Convergence of No-Swap-Regret Dynamics in Self-Play

Part of Advances in Neural Information Processing Systems 37 (NeurIPS 2024) Main Conference Track

Bibtex Paper

Authors

Renato Leme, Georgios Piliouras, Jon Schneider

Abstract

In this paper, we investigate the question of whether no-swap-regret dynamics have stronger convergence properties in repeated games than regular no-external-regret dynamics. We prove that in almost all symmetric zero-sum games under symmetric initializations of the agents, no-swap-regret dynamics in self-play are guaranteed to converge in a strong ``frequent-iterate'' sense to the Nash equilibrium: in all but a vanishing fraction of the rounds, the players must play a strategy profile close to a symmetric Nash equilibrium.
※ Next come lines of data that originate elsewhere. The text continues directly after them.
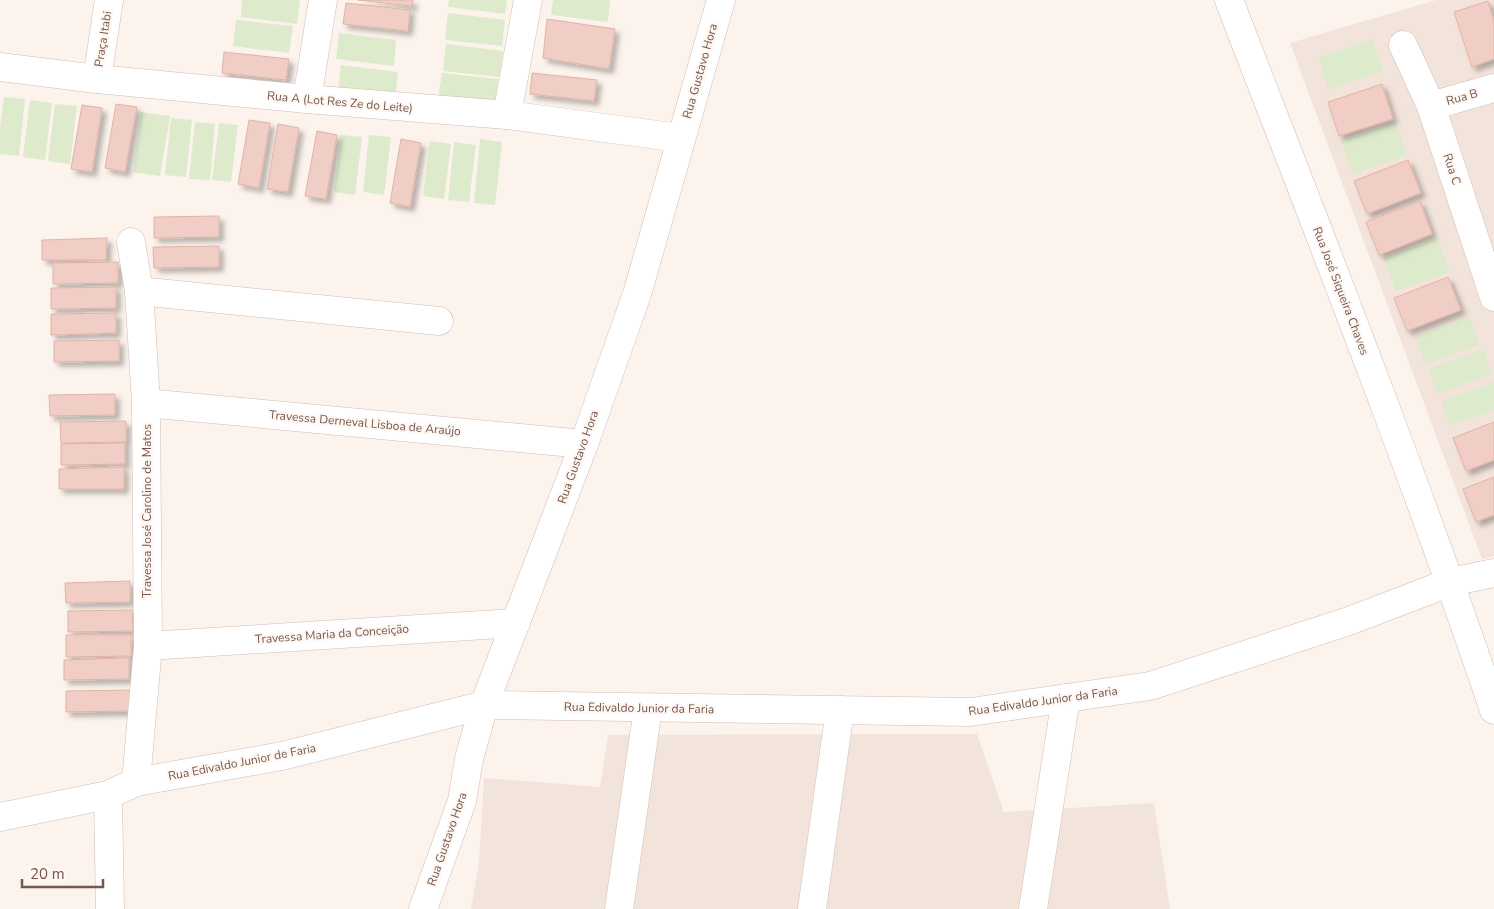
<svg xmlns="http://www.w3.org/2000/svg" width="1494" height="909" viewBox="0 0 1494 909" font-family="'Nunito Sans',sans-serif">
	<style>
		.residential { fill: #f3e4db }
		.green { fill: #ddeacb }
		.building { fill: #f0cec5; stroke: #e2b2a6; filter: url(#shadow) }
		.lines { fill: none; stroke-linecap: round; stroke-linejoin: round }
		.minor-casing { stroke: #d1bcb4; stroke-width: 29 }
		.minor { stroke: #fff; stroke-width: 28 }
		.labels { text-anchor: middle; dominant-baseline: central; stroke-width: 4.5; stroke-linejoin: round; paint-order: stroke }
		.street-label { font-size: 12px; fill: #77564f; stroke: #fef8f3 }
	</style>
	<defs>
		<filter id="shadow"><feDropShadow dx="4.5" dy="4.5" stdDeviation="2.5" flood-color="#0004"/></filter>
	</defs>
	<rect width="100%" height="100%" fill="#fcf3ec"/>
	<g class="residential">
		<path d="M1436 0H1494V556L1482 559 1290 43Z"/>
		<path d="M977 734 1004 812 1154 803 1170 909H471L479 862 484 778 600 787 608 735Z"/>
	</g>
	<g class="green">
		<path d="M242 0H300L297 24 241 17Z"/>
		<path d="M449 0H507L505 14 448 7Z"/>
		<path d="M553 0H610L608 22 551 15Z"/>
		<path d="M448 13 505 20 502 46 445 40Z"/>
		<path d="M236 20 293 26 289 53 233 46Z"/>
		<path d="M339 33 396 40 394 66 336 59Z"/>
		<path d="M1372 39 1383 72 1328 90 1318 57Z"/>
		<path d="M446 44 503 51 499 77 443 71Z"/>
		<path d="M341 65 398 72 395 99 338 92Z"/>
		<path d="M442 73 498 79 495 106 438 99Z"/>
		<path d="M4 97 25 99 19 156 0 154V129Z"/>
		<path d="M30 100 52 103 45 160 23 157Z"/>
		<path d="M55 104 77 106 70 164 48 161Z"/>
		<path d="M141 112 170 116 160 176 133 172Z"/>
		<path d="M171 118 192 120 186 177 165 175Z"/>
		<path d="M195 122 215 124 210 180 189 179Z"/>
		<path d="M1395 122 1407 155 1353 174 1341 141Z"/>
		<path d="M219 123 238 125 231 182 212 180Z"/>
		<path d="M341 135 362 137 355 195 334 192Z"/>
		<path d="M369 135 391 137 384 195 363 192Z"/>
		<path d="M480 139 502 142 495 205 474 203Z"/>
		<path d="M430 141 451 144 444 199 423 196Z"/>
		<path d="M454 142 476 145 469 202 448 200Z"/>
		<path d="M1438 238 1449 272 1396 291 1384 258Z"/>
		<path d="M1470 317 1479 345 1425 365 1416 336Z"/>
		<path d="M1483 349 1492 374 1438 394 1429 368Z"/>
		<path d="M1494 382V410L1450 426 1441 401Z"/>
	</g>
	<g class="building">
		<path d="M358 0H413L412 6Z"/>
		<path d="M1488 1 1494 21V59L1472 67 1454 12Z"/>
		<path d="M346 3 410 10 408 31 343 24Z"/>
		<path d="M547 19 615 29 609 69 543 58Z"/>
		<path d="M224 52 289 59 286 80 222 73Z"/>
		<path d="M532 73 597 80 594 101 530 94Z"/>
		<path d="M1382 84 1393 119 1339 136 1328 102Z"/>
		<path d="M116 104 137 107 125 172 105 168Z"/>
		<path d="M82 105 102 108 92 172 71 169Z"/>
		<path d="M249 120 270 123 259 188 238 184Z"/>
		<path d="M278 124 299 128 288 192 267 189Z"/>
		<path d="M317 131 337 135 326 199 305 196Z"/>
		<path d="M401 139 421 143 410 207 390 203Z"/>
		<path d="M1408 160 1421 193 1367 214 1354 181Z"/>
		<path d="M1420 201 1432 234 1379 255 1366 222Z"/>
		<path d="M219 216V237L154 238V217Z"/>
		<path d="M107 238 106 260H42V240Z"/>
		<path d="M219 246V267L154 268 153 247Z"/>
		<path d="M118 262V283L53 284V263Z"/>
		<path d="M1448 277 1461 310 1407 331 1394 298Z"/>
		<path d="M116 287V308L51 309V288Z"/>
		<path d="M116 313V333L51 335V314Z"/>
		<path d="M119 340V361L54 362V341Z"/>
		<path d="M115 394V415L50 416 49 395Z"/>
		<path d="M126 421V442L61 443 60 422Z"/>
		<path d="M1494 422V460L1466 471 1453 438Z"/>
		<path d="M125 443V464L61 465V444Z"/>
		<path d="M124 467V489H59V469Z"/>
		<path d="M1494 477V515L1476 522 1463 489Z"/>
		<path d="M130 581V602L66 603 65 583Z"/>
		<path d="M132 610 133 631 68 632V611Z"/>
		<path d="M66 635H131V656L66 657Z"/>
		<path d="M129 658V679L64 680V660Z"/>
		<path d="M131 690V711L66 712V691Z"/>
	</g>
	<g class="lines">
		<defs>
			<g id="minor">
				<path d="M1229 0C1320 236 1413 471 1494 710"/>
				<path d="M1403 45 1431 106 1494 297"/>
				<path d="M0 67 97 79 307 99 507 115 680 138"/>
				<path d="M97 79 109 0"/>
				<path d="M307 99 323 0"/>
				<path d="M1431 106 1494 88"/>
				<path d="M507 115 528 0"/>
				<path d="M131 242 139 291 146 403 148 646 136 782"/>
				<path d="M139 291 439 321"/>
				<path d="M146 403 584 444"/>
				<path d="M148 646 516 623"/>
				<path d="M108 795 110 909"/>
				<path d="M0 817 108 795 136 782 282 756 484 705 971 712 1150 686 1349 621 1451 582 1494 573"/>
				<path d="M423 909 462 801 469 759 484 705 584 444 637 294 721 0"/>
				<path d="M619 909 648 708"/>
				<path d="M812 909 840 710"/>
				<path d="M1033 909 1066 698"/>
			</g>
		</defs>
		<use href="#minor" class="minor-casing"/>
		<use href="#minor" class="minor"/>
	</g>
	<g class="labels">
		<g class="street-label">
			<text transform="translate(103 39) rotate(-81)">Praça Itabi</text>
			<text transform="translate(700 71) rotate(-74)">Rua Gustavo Hora</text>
			<text transform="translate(1462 97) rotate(-16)">Rua B</text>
			<text transform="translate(340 102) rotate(5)">Rua A (Lot Res Ze do Leite)</text>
			<text transform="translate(1452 169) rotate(72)">Rua C</text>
			<text transform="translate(1341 291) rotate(69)">Rua José Siqueira Chaves</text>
			<text transform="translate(365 423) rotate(5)">Travessa Derneval Lisboa de Araújo</text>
			<text transform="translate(578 457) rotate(-70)">Rua Gustavo Hora</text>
			<text transform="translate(147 511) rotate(-90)">Travessa José Carolino de Matos</text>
			<text transform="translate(332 634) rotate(-4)">Travessa Maria da Conceição</text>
			<text transform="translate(1043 701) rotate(-8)">Rua Edivaldo Junior da Faria</text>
			<text transform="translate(639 708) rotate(1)">Rua Edivaldo Junior da Faria</text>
			<text transform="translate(242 762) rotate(-11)">Rua Edivaldo Junior de Faria</text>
			<text transform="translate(447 839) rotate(-71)">Rua Gustavo Hora</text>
		</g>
	</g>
	<path d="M22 879v8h81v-8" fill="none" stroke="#77564f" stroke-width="2.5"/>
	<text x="30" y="879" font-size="15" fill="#77564f" stroke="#fef8f3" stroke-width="4" paint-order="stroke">20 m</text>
</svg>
Remarkably, relaxing any of these three constraints, i.e. by allowing either i) asymmetric initial conditions, or ii) an asymmetric game or iii) no-external regret dynamics suffices to destroy this result and lead to complex non-equilibrating or even chaotic behavior. In a dual type of result, we show that the power of no-swap-regret dynamics comes at a cost of imposing a time-asymmetry on its inputs. While no-external-regret dynamics can be completely determined by the cumulative reward vector received by each player, we show there does not exist any general no-swap-regret dynamics defined on the same state space. In fact, we prove that any no-swap-regret learning algorithm must play a time-asymmetric function over the set of previously observed rewards, ruling out any dynamics based on a symmetric function of the current set of rewards.